• _PROBLEM DETAILS_
In the entries below, count the lines holding "EuroMillions". Reply with the number only.

[[ EXERCISE MATERIALS, beginning ]]

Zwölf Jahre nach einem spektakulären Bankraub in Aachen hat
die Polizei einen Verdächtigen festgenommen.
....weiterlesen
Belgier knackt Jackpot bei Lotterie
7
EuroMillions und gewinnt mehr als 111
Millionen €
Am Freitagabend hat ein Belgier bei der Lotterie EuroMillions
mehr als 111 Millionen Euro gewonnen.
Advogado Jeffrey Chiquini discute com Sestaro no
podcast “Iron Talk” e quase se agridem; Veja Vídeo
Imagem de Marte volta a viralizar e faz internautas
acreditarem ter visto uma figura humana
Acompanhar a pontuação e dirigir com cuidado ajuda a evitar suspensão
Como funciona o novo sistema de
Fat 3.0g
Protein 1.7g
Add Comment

[[ EXERCISE MATERIALS, end ]]
[[ EXERCISE MATERIALS, beginning ]]

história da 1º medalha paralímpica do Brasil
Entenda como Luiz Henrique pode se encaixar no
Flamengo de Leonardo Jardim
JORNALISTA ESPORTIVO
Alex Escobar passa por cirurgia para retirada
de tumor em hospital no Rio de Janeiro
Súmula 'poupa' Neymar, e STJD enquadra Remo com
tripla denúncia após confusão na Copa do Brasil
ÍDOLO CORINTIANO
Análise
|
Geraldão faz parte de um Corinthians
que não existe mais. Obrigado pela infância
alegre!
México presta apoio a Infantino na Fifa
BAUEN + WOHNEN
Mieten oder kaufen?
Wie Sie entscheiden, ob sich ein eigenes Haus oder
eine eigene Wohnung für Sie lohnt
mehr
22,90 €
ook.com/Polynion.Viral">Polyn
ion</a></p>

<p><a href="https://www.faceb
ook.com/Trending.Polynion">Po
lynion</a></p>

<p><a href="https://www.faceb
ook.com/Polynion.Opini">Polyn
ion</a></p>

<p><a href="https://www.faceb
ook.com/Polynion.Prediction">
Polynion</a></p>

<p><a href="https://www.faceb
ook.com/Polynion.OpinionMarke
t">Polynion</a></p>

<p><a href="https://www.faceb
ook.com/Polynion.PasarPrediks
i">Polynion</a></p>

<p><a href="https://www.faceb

[[ EXERCISE MATERIALS, end ]]

• _OUTPUT_
2